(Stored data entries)
____________
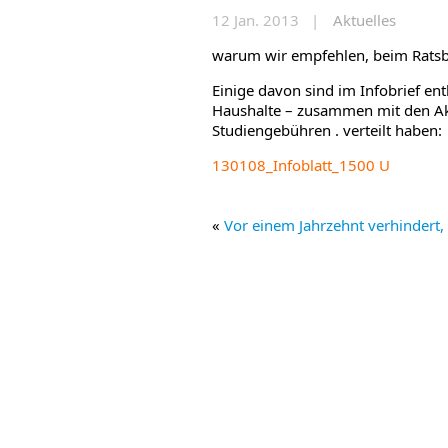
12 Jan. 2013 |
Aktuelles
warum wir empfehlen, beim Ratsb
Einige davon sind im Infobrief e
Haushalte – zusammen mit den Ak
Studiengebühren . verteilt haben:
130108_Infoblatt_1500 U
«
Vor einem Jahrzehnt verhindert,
____________
The line with "warum wir empfehlen, beim Ratsb" marks where to start. Transcribe from there through the final line of the records, exactly and with nothing added.

EXERCISE RESPONSE:
warum wir empfehlen, beim Ratsb
Einige davon sind im Infobrief e
Haushalte – zusammen mit den Ak
Studiengebühren . verteilt haben:
130108_Infoblatt_1500 U
«
Vor einem Jahrzehnt verhindert,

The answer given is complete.